Position: Data/Scala/Spark Engineering Specialist
Location: NYC, NY
Duration; 12 Months
Face to Face interview required
We''re migrating complex on-prem regulatory reporting pipelines from a legacy ETL + Autosys + SQL + Teradata stack to a modern Databricks + Snowflake platform on Azure. The role is hands-on: design, implement, test, and reconcile production pipelines feeding regulatory reports under strict parity requirements.
Must-have
=
Scala / Spark — production experience writing Spark applications in Scala (not just notebooks); comfortable with the DataFrame API, joins, window functions, partitioning, and performance tuning
Databricks — Serverless compute, Unity Catalog, Asset Bundles, Databricks CLI
SQL fluency — confortable writing, analyzing and extracting requirements from complex SQL scripts
Snowflake — schema design, performance, Spark-Snowflake connector
Azure — ADLS, networking basics, secrets/identity (Entra ID / managed identities)
Orchestration — Airflow (DAG authoring, sensors, retries, SLAs)
CI/CD — Artifactory, GitHub Actions pipelines: build, sharded test matrices, artifact promotion through dev → QA → UAT → prod
Testing — Experience in TDD, writing unit tests (ScalaTest, AnyFlatSpec) and BDD (Concordion or equivalent)

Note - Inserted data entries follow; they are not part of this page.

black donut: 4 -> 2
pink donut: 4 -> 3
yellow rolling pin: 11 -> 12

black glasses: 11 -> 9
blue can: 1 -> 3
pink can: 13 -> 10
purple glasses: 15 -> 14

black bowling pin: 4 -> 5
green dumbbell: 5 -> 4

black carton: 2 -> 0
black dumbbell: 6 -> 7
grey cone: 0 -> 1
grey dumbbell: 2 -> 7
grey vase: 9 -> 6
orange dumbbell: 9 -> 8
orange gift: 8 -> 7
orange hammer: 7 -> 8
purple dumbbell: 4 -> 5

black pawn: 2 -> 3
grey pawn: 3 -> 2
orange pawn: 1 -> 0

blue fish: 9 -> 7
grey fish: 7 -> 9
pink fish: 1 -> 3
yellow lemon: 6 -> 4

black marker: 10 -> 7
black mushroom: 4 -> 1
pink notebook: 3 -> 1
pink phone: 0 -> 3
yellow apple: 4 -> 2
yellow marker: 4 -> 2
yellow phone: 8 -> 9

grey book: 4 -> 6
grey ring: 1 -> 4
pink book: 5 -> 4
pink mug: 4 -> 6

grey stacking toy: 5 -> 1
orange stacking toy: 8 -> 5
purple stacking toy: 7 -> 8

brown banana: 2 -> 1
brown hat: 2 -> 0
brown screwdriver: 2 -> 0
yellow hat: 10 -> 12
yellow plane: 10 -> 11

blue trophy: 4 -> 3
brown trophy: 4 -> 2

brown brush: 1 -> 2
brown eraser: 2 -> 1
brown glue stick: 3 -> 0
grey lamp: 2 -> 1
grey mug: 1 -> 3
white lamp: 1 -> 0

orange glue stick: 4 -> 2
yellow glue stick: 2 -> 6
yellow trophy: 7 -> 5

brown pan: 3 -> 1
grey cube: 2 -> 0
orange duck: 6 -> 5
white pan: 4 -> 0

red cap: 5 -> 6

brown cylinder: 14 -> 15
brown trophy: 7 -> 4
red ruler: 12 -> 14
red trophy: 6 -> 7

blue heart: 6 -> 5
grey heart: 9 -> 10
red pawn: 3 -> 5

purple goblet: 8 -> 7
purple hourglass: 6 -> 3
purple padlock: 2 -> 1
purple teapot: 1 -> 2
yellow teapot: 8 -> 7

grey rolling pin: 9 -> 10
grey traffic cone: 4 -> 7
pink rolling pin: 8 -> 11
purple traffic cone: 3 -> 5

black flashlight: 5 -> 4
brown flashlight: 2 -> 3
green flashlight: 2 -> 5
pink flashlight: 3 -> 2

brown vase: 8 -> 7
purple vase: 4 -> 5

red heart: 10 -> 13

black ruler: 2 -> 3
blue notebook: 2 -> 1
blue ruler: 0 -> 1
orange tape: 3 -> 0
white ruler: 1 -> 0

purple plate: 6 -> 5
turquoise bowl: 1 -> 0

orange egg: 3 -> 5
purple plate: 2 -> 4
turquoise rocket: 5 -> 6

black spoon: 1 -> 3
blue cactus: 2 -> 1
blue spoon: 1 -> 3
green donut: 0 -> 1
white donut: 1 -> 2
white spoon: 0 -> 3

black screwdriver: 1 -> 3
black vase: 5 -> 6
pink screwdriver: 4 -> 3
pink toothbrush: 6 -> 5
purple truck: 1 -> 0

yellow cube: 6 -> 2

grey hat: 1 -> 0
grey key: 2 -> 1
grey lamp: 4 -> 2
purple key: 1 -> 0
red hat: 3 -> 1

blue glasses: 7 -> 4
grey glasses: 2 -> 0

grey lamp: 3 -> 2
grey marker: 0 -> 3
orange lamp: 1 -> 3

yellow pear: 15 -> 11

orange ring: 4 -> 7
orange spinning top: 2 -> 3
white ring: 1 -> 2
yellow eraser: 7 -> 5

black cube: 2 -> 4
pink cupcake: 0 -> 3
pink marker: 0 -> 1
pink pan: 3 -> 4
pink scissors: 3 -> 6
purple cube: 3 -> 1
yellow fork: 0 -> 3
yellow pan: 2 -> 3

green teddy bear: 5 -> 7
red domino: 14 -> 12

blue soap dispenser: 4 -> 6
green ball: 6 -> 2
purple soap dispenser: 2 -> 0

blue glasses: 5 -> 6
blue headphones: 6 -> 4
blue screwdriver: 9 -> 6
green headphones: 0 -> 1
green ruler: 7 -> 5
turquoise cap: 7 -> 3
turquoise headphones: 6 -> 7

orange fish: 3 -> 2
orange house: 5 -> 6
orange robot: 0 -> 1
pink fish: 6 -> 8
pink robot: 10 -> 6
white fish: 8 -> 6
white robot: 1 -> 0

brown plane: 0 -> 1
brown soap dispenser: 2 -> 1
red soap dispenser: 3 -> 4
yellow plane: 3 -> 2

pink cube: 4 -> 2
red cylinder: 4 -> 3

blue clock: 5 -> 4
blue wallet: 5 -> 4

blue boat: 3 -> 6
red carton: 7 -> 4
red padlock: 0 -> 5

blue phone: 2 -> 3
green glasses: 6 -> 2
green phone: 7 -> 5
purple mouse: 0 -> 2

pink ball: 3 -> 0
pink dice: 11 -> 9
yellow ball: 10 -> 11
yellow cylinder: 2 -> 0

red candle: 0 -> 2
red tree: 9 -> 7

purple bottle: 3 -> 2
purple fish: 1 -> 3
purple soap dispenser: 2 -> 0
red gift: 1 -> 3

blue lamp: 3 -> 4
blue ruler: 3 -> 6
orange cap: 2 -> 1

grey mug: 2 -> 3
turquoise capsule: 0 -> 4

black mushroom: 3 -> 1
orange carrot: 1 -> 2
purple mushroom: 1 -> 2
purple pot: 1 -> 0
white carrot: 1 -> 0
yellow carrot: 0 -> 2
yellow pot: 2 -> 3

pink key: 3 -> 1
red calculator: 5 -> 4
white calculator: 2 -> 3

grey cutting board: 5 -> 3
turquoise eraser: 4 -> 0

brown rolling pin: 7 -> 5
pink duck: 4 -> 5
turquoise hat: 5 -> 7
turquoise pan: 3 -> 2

Data quality & reconciliation — building automated parity checks against legacy outputs, drift detection, row-level reconciliation tooling
Large-scale migrations — proven track record migrating legacy ETL (Autosys/Informatica/etc.) to cloud data platforms, including dependency mapping and cutover planning
Modern data engineering practices — medallion architecture (Bronze/Silver/Gold), idempotent pipelines, schema evolution, lineage, observability
Nice-to-have
Financial services / regulatory reporting domain
Python (Databricks utilities, tooling)
Spec-driven development workflows (specs → plans → tasks → implementation)
Gradle (composite builds) and JVM tooling.